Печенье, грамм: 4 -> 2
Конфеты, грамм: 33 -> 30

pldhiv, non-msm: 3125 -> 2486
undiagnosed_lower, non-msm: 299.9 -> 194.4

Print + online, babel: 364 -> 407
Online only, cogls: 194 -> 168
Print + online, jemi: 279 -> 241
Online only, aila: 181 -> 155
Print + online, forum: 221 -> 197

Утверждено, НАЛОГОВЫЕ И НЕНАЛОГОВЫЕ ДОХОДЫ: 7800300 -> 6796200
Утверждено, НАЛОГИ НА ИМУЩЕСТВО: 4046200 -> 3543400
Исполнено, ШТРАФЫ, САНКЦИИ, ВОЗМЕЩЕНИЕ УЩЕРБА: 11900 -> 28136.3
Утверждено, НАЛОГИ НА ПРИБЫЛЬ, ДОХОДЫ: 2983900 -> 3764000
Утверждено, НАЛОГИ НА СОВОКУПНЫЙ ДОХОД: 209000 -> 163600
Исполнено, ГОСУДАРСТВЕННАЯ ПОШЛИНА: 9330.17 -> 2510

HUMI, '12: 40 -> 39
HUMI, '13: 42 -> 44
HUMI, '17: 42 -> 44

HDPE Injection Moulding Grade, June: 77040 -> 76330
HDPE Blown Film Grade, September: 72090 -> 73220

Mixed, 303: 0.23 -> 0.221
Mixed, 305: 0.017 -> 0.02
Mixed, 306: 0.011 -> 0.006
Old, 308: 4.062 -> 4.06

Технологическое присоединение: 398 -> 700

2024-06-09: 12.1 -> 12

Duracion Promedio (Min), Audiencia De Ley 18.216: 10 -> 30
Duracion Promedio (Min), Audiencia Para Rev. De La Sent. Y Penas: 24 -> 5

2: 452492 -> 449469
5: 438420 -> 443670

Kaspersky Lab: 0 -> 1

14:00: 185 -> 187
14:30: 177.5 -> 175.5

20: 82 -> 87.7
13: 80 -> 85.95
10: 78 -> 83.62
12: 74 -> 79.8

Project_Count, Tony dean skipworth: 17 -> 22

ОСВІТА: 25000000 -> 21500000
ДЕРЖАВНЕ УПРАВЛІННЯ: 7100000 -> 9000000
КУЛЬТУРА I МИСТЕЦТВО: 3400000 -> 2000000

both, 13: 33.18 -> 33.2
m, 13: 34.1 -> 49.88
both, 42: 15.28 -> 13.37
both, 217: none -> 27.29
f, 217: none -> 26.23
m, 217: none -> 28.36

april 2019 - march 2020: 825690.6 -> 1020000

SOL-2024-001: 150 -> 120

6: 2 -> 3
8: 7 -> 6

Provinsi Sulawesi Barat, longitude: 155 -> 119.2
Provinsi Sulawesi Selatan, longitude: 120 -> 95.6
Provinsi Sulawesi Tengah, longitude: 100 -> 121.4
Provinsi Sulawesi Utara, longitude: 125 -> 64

■ What you will do ■
Copy whichever lines of the records above contain the word "none".

■ The answer ■
both, 217: none -> 27.29
f, 217: none -> 26.23
m, 217: none -> 28.36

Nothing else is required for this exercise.